### PAGE EXCERPT

<<<<

In addition to projection-based systems, according to one or more embodiments of the invention herein, and with reference generally to FIGS. 7 A and 7B, the hologram projection system 700 may be established with an image source 770, such as video panel displays, such as LED or LCD panels as the light source. The stick figure 760 illustrates the viewer, that is, from which side one can see the holographic projection in front of a background 750. (Notably, the appearance of glasses on the stick figure 760 is not meant to imply that special glasses are required for viewing, but are merely to illustrate the direction the figure is facing.)

The transparent screen 720 is generally a flat surface that has similar light properties of clear glass (e.g., glass, plastic such as Plexiglas or tensioned plastic film). As shown, a tensioning frame may be used to stretch a clear foil into a stable, wrinkle- free (e.g., and vibration resistant) reflectively transparent surface (that is,

displaying/reflecting light images for the holographic projection, but allowing the viewer to see through to the background). Generally, for larger displays it may be easier to use a tensioned plastic film as the reflection surface because glass or rigid plastic (e.g., Plexiglas) is difficult to transport and rig safely.

The light source itself can be any suitable video display panel, such as a plasma screen, an LED wall, an LCD screen, a monitor, a TV, etc. When an image (e.g., stationary or moving) is shown on the video display panel, such as a person or object within an otherwise black (or other stable dark color) background, that image is then reflected onto the transparent screen (e.g., tensioned foil or otherwise), appearing to the viewer (shown as the stick figure) in a manner according to Pepper's Ghost Illusion.

>>>>

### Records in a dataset

<<<<

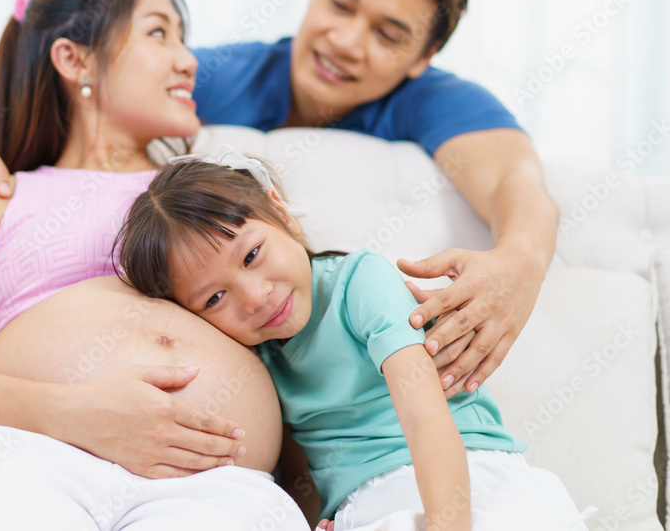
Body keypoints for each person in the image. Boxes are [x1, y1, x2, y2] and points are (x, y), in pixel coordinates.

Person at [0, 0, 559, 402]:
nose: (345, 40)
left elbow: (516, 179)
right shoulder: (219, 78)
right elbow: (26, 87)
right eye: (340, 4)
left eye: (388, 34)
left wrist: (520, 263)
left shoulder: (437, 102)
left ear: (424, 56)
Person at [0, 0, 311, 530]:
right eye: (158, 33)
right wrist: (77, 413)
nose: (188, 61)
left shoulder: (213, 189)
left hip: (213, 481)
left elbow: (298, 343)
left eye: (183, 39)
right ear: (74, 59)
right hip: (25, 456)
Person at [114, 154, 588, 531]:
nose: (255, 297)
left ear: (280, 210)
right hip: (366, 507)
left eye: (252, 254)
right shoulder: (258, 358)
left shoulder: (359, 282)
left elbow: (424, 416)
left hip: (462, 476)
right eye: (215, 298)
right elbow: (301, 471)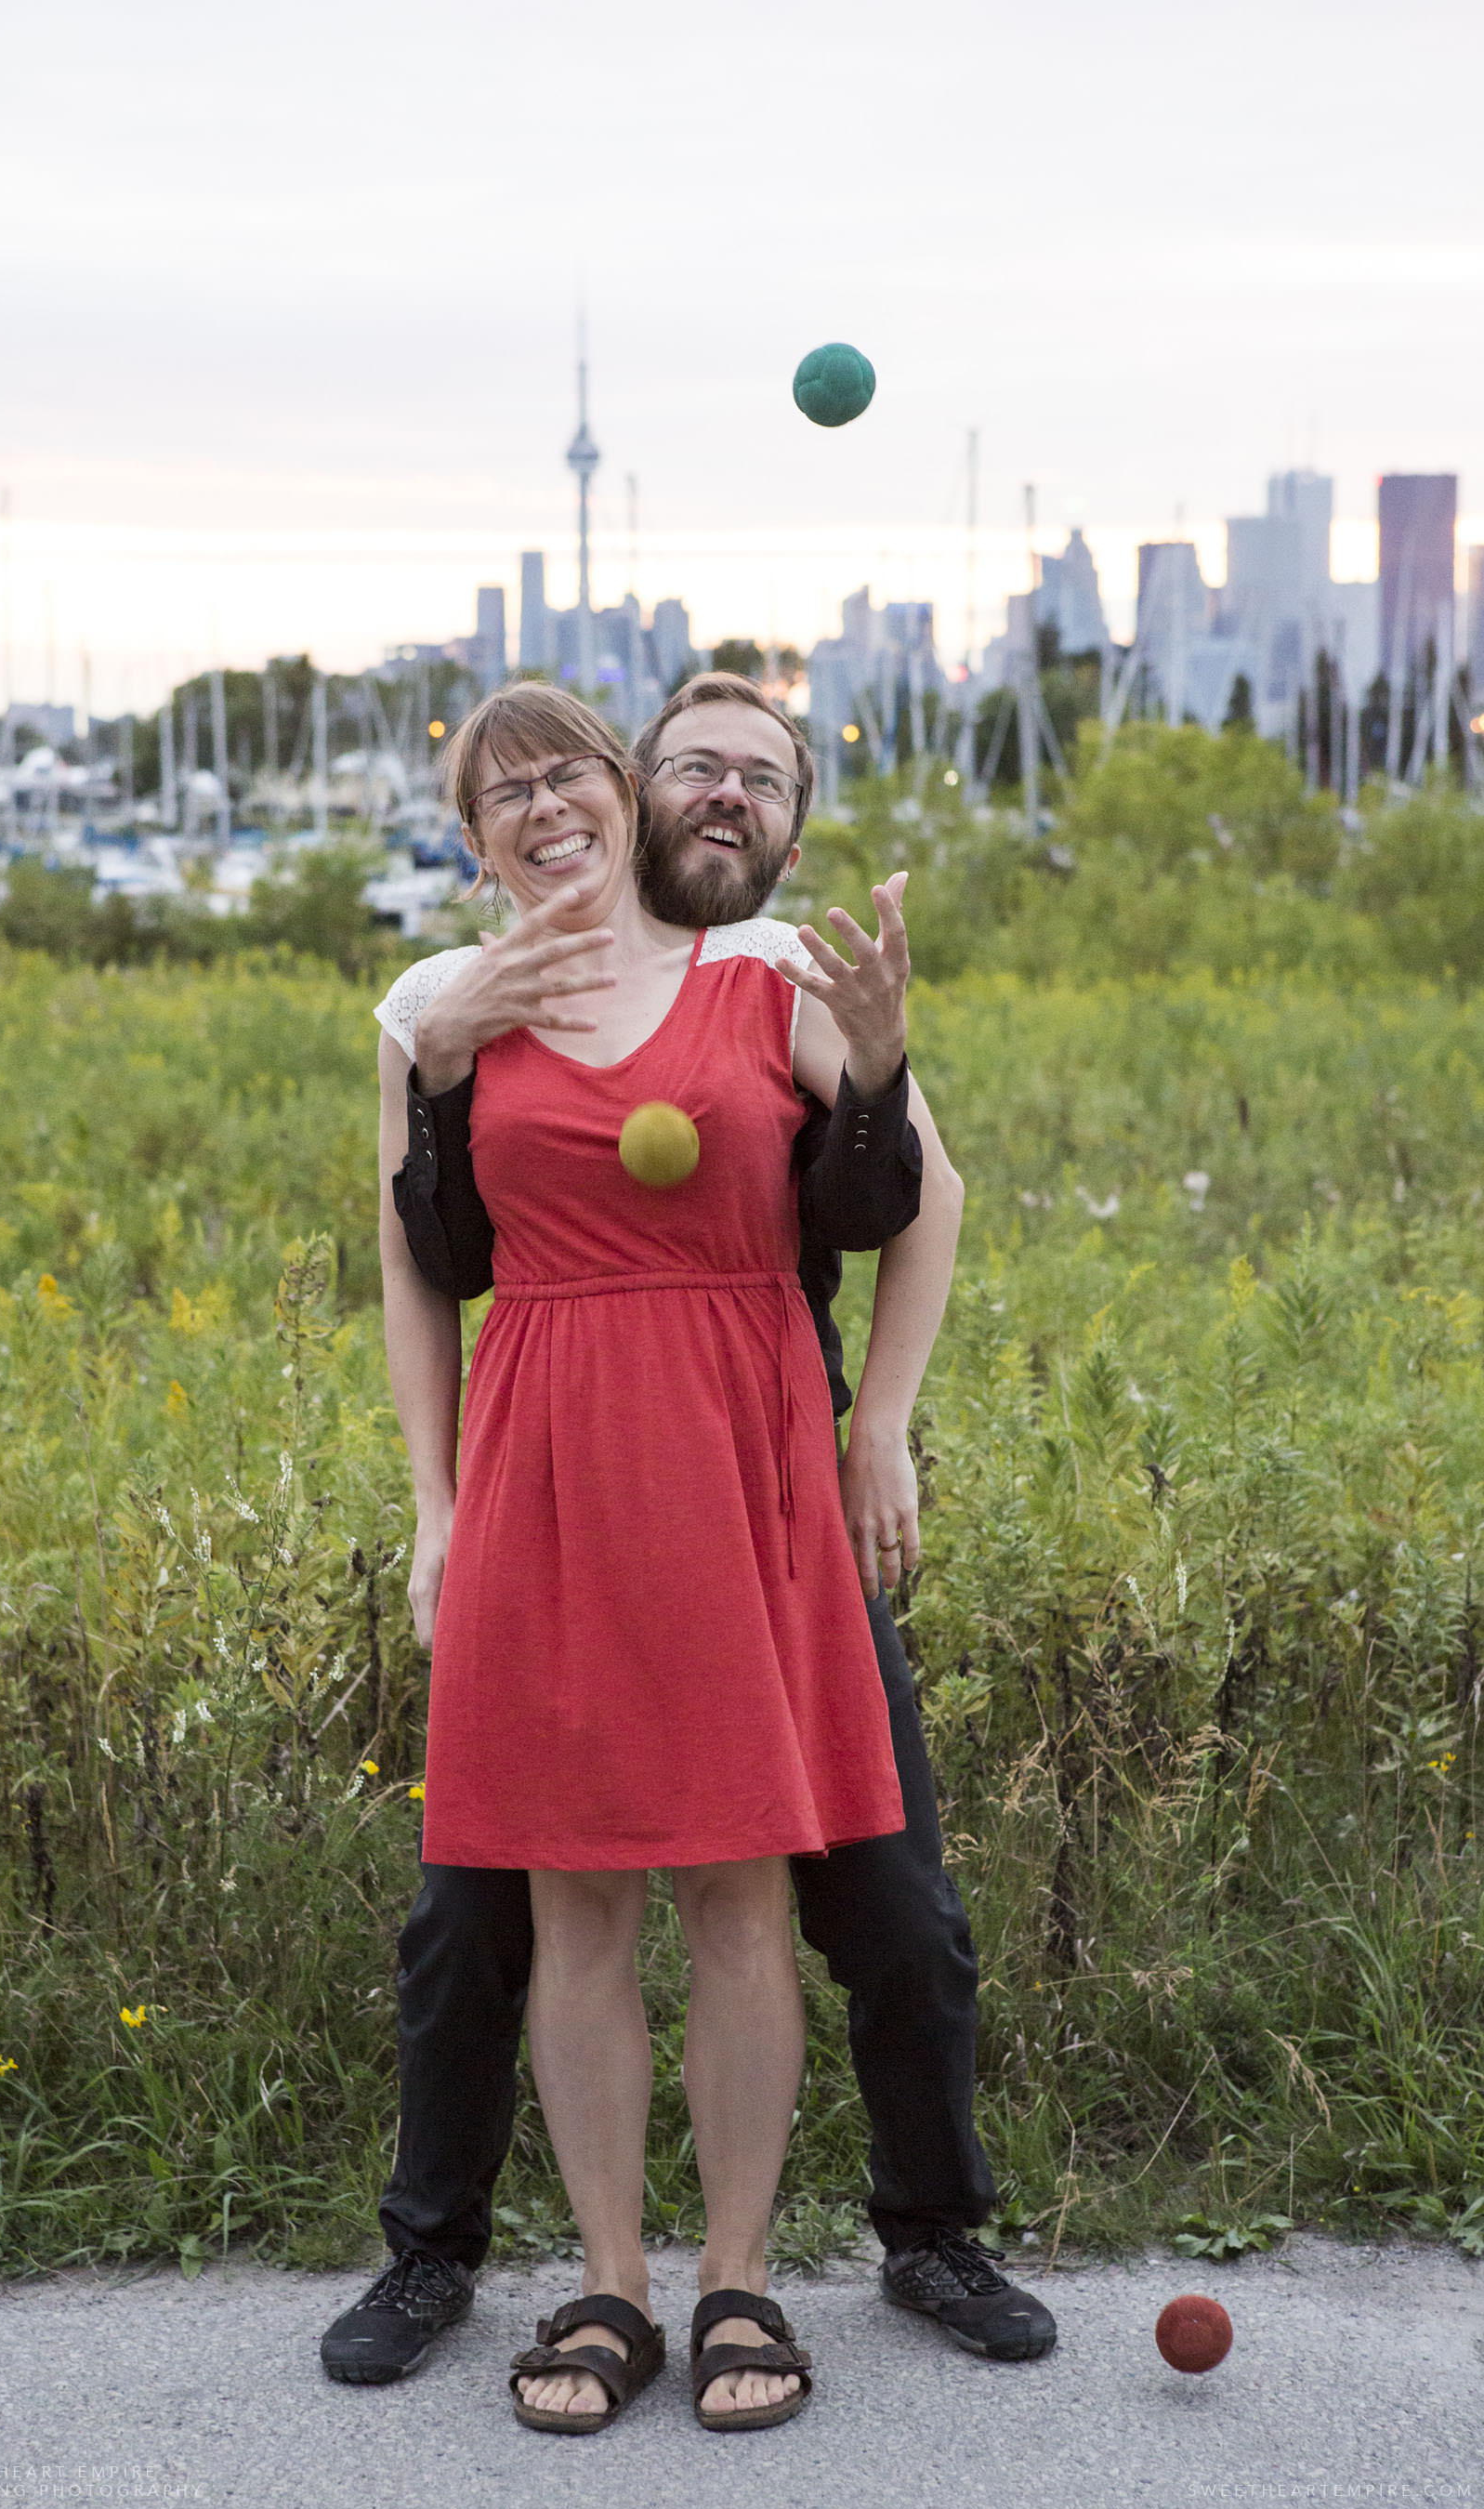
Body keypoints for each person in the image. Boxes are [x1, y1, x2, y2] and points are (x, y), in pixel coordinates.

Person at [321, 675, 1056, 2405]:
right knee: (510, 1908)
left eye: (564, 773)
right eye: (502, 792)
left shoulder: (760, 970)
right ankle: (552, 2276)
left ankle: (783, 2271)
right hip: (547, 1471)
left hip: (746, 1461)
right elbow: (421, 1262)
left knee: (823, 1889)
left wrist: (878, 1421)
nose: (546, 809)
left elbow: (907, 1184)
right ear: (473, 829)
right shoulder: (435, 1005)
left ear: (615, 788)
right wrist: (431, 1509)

>>>>

Continue the excerpt above on the hologram projection system, beginning immediately after its final sentence.

According to the techniques herein, therefore, such holographic projection techniques may be used as a display to create an interactive viewer experience. For example, as shown in FIG. 8, the interactive viewer experience 800 allows a viewer 810 can interact with an AI character 865. For instance, various cameras 820, microphones 830, and speakers 840 may allow the viewer 810 to interact with the AI character 865, enabling the system herein (AI character processing system 850) to respond to visual and/or audio cues, hold conversations, and so on, as described above. The avatar 865 may be, for example, a celebrity, a fictional character, an anthropomorphized object, and so on.

Notably, according to one or more embodiments herein, depth-based user tracking allows for selecting a particular user from a given location that is located within a certain distance from a sensor/camera to control an avatar. For example, when many people are gathered around a sensor or simply walking by, it can be difficult to select one user to control the avatar, and further so to remain focused on that one user. Accordingly, various techniques are described (e.g., depth keying) to set an "active" depth space/range.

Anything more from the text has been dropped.